À nouveau, elle vit que Léandre retenait un rire. Il lui prit la main et voulut l’entrainer.
— Juste un petit déjeuner pour me faire pardonner et tu me montreras ton application, mais je ne t’oblige à rien. Les personnes qui entrent chez moi sont toujours les bienvenus et souvent des amis.
Il l’abandonna devant sa voiture et se dirigea vers sa maison.
Ses parents regardaient discrètement par la fenêtre. Francis grommela :
— Il ne va quand même pas la laisser toute seule ? Heureusement que le chien est avec nous. Qui est-ce ? Tu la connais ?
— C’est Léonie, la coiffeuse.
— Ah ! elle rentre chez lui ! Il est aussi tête de mule que sa Rosalie, la porte est restée ouverte, mais il ne l’a pas attendu.
— Bah, il était certain qu’elle allait le suivre.
— Tu le savais qu’il s’était inscrit sur un site de rencontres ?
— Je l’ai appris par hasard. Regarde, elle s’appelle Cupidonetmoi.com.
— C’est quoi ce nom à coucher dehors ? Tu crois que ça va marcher ? Elle a peur des vaches, craint de se salir les chaussures, ça commence bien !
— Francis, on ne s’en mêle pas !
Léandre disposa les chocolatines et les croissants dans une corbeille et invita Léonie à s’approcher du bar comptoir.
— Ce sera plus sympa ici que sur la grande table. Je te prépare un café, un thé ?
— Un café, ça ira !
Pendant que la machine glougloutait, il demanda :
— Tu me montres le message que tu as reçu ? Peut-être ai-je eu le même !
Effectivement, les mots identiques s’affichaient sur son portable.
— Puisque c’est comme ça, profitons-en pour faire mieux connaissance.

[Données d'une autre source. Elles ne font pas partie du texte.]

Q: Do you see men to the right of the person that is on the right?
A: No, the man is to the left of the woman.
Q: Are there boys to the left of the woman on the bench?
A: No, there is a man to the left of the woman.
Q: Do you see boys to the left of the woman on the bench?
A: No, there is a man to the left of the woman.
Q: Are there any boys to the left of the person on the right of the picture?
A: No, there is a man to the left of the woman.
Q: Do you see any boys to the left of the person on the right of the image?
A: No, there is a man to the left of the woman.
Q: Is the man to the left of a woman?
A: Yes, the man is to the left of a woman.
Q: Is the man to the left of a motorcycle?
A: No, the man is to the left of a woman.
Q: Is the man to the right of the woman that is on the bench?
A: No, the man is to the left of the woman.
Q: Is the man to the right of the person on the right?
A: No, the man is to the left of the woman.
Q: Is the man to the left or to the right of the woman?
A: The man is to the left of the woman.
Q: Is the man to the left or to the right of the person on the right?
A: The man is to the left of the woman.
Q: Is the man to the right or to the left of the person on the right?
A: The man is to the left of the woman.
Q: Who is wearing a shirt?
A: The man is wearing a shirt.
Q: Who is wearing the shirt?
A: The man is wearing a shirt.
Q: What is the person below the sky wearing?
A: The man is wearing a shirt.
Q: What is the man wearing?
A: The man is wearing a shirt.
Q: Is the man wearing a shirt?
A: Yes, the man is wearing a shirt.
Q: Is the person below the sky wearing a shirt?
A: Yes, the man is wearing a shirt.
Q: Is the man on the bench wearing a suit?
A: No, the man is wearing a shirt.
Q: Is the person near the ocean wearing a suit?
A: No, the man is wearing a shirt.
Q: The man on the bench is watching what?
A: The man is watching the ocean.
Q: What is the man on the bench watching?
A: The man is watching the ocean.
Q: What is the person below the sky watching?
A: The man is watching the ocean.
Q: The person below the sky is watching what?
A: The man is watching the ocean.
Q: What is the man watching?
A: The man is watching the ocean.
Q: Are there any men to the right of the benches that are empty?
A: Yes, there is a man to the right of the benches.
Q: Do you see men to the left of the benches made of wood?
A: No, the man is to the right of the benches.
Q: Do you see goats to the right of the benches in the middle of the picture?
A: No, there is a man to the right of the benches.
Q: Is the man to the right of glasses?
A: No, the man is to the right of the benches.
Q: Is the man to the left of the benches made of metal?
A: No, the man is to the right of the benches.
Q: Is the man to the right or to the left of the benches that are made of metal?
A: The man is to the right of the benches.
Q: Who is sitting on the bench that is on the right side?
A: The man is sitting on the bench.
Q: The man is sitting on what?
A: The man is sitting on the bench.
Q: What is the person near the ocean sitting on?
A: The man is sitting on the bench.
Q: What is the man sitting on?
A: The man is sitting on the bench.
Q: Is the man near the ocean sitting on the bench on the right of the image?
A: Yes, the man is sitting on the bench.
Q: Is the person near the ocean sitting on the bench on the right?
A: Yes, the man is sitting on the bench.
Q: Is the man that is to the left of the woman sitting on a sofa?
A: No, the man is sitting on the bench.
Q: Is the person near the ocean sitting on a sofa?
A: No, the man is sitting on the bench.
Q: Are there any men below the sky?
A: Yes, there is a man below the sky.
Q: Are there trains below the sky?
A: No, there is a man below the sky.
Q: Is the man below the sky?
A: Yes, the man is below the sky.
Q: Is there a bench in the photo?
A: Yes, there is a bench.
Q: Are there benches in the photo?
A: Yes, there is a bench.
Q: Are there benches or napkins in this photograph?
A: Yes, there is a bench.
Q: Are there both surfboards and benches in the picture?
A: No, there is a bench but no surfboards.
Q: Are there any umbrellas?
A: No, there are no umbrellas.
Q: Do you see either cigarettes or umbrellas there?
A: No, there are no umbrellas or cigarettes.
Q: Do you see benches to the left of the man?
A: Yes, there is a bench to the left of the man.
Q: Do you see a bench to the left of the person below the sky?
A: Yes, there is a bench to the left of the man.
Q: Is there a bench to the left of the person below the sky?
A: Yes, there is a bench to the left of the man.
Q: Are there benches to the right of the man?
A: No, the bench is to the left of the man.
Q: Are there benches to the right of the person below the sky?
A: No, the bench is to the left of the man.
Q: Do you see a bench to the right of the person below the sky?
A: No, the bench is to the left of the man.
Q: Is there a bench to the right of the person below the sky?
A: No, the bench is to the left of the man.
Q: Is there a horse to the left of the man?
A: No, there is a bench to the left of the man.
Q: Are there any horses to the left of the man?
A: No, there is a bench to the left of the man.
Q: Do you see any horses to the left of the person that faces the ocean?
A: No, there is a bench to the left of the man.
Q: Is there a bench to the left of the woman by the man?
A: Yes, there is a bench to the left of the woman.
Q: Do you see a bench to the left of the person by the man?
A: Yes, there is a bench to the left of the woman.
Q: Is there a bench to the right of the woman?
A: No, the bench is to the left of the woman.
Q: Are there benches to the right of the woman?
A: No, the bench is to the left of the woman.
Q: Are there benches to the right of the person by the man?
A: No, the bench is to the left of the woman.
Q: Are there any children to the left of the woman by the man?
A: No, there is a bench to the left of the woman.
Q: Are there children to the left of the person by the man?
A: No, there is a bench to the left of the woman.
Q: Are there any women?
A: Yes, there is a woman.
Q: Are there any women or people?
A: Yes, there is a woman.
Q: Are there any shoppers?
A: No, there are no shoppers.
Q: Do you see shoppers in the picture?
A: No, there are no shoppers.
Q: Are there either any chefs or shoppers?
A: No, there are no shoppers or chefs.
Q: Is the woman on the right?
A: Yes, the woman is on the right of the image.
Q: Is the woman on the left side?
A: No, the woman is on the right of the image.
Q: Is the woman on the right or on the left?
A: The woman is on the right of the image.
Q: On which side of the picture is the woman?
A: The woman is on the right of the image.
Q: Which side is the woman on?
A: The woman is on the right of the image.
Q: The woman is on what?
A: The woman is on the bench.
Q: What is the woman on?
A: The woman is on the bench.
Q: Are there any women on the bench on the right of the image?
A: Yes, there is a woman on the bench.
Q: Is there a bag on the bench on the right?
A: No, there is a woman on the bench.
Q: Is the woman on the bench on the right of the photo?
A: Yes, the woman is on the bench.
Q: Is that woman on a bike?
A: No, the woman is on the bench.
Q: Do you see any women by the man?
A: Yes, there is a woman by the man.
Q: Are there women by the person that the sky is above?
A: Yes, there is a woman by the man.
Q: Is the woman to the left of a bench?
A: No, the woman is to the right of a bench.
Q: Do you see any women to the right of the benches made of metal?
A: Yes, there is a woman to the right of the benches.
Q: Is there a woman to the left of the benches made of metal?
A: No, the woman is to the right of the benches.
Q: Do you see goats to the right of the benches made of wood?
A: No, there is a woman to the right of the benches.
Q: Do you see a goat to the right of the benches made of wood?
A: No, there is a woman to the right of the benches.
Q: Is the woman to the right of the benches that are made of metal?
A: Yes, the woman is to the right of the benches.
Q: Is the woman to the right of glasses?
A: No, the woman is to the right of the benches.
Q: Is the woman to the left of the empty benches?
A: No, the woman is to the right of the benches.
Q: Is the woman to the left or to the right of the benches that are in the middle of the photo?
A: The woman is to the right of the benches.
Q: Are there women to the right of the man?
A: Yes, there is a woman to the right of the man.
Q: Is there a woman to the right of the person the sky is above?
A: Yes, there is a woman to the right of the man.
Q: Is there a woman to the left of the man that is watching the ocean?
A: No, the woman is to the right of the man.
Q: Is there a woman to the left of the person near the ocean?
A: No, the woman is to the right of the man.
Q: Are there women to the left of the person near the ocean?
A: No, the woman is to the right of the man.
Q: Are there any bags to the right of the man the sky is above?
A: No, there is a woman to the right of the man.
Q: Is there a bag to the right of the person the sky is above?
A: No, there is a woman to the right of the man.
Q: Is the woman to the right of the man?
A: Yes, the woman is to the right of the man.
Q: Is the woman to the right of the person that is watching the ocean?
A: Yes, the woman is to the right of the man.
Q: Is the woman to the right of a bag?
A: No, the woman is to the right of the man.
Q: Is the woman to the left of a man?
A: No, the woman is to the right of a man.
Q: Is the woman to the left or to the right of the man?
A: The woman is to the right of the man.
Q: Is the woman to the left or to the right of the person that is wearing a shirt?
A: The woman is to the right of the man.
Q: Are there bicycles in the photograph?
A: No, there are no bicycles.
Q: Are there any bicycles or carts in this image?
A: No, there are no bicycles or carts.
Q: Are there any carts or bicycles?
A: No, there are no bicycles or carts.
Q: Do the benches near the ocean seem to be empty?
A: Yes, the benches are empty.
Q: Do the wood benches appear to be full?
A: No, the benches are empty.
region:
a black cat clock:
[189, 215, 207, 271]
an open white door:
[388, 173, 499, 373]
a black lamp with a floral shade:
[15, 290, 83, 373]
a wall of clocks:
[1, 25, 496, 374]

Il servit le café dans les mugs.
— Choisis ! Croissant, chocolatines ?
Il croqua à pleines dents dans un croissant, elle saisit le deuxième.
— J’ai bien compris Léonie que tu n’aimais pas trop les agriculteurs, mais ça ne nous empêche pas d’être amis. Cette application aura au moins réussi ça.
— Tu as raison.
— De toute façon, nous allons être amenés à nous revoir pour la journée découvertes, autant bien nous entendre.
Il tendit la main.
— Tope là ! Amis ?
— Amis ! Peut-être pourrions-nous nous désinscrire de l’application aussi ?
— Faisons ça !
Ils saisirent leur portable.
Impossible de vous déconnecter. Le programme n’est pas terminé tant que je n’ai pas réussi ma mission. Vous n’êtes pas en couple.